Yangınlar sonucunda tahrip olmuş ormanlık alanlar için ekosistem onarımı gerektiğini dile getiren Zeydanlı, "Bu yaklaşım aslında doğayı herhangi bir yeri, oradaki bütün sistemin unsurlarını düşünerek geri getirmeye çalışmak. 'Doğa tahrip oldu' dediğimizde aklımıza ilk önce ağaç dikmek gelir. Ağaç dikmek aslında bu işin bir parçası, bir bileşeni. Ayrıca her yere de ağaç dikmemek gerekir. Burada önemli olan ekosistemin bütün biyolojik çeşitliliğini, ekolojik süreçlerini, dinamiklerini ve ekosistemin sağladığı hizmetleri, bunların hepsini birlikte geri getirmeye çalışmak." diye konuştu.

- "Sadece ağaçlandırmak, yara bandı yapıştırmak gibi"

Ekosistem kavramının, birbirini tamamlayan ve farklı fonksiyonları üstlenmiş bileşenlerin bir arada çalışmasıyla oluştuğunu ifade eden Zeydanlı, şöyle devam etti:

"Sistem dediğimiz şeyin mantığı, birbirini tamamlayan parçaların bir araya getirilerek sonuç elde edilmesidir. Ekosistemin üreticileri var, birincil tüketicileri, ikincil tüketicileri var, bunların hepsini düşünmemiz lazım. Oradaki besin döngüsünü sağlayabilmek için besin piramidinin işlemesi için enerji ve madde transferinin sağlanması için orada yaşayan çok farklı canlı gruplarını, topraktaki mikro organizmaları, mantarları, çürükçül canlıları, bitkileri, böcekleri, arıları, kelebekleri, sürüngenleri, küçük memelileri, büyük memelileri, kuşları, bunların hepsini düşünerek hareket etmek lazım ki sonunda gerçekten işleyen bir sistemi tekrar oraya kurabilelim."

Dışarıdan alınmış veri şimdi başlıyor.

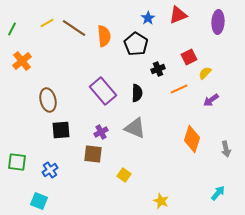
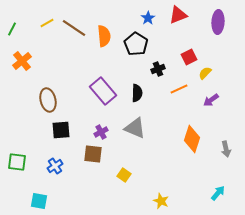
blue cross: moved 5 px right, 4 px up
cyan square: rotated 12 degrees counterclockwise
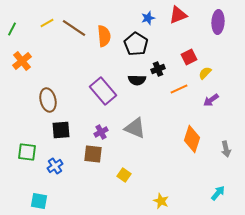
blue star: rotated 16 degrees clockwise
black semicircle: moved 13 px up; rotated 90 degrees clockwise
green square: moved 10 px right, 10 px up
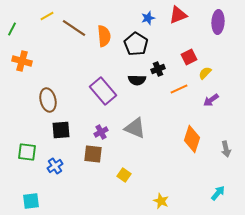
yellow line: moved 7 px up
orange cross: rotated 36 degrees counterclockwise
cyan square: moved 8 px left; rotated 18 degrees counterclockwise
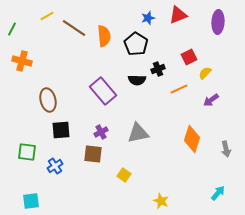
gray triangle: moved 3 px right, 5 px down; rotated 35 degrees counterclockwise
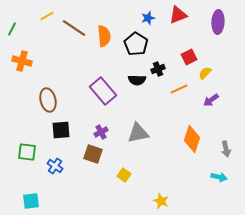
brown square: rotated 12 degrees clockwise
blue cross: rotated 21 degrees counterclockwise
cyan arrow: moved 1 px right, 16 px up; rotated 63 degrees clockwise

Söz konusu türlerin hepsinin bir araya getirilmesiyle biyolojik çeşitliliğin sağlanabileceğini belirten Zeydanlı, "Bunları bir araya getirdiğinizde o ekosistemdeki ilişkiler ağını, oradaki süreçleri, dinamikleri de tesis etmiş oluyorsunuz ama siz gidip bir yerde tek bir türle ağaçlandırma veya bitkilendirme yaptığınızda diğer unsurların aslında çok azını oraya geri çekebiliyorsunuz. Yine bir dengesizlik söz konusu oluyor. Bununla tamir etmiş olmuyorsunuz aslında, onarmış olmuyorsunuz, birazcık yara bandı yapıştırmış oluyorsunuz. Tam bir onarım için biraz daha bütüncül bakmak lazım." değerlendirmesinde bulundu.

- "Zamanında tedbir almamanın maliyeti ağır oluyor"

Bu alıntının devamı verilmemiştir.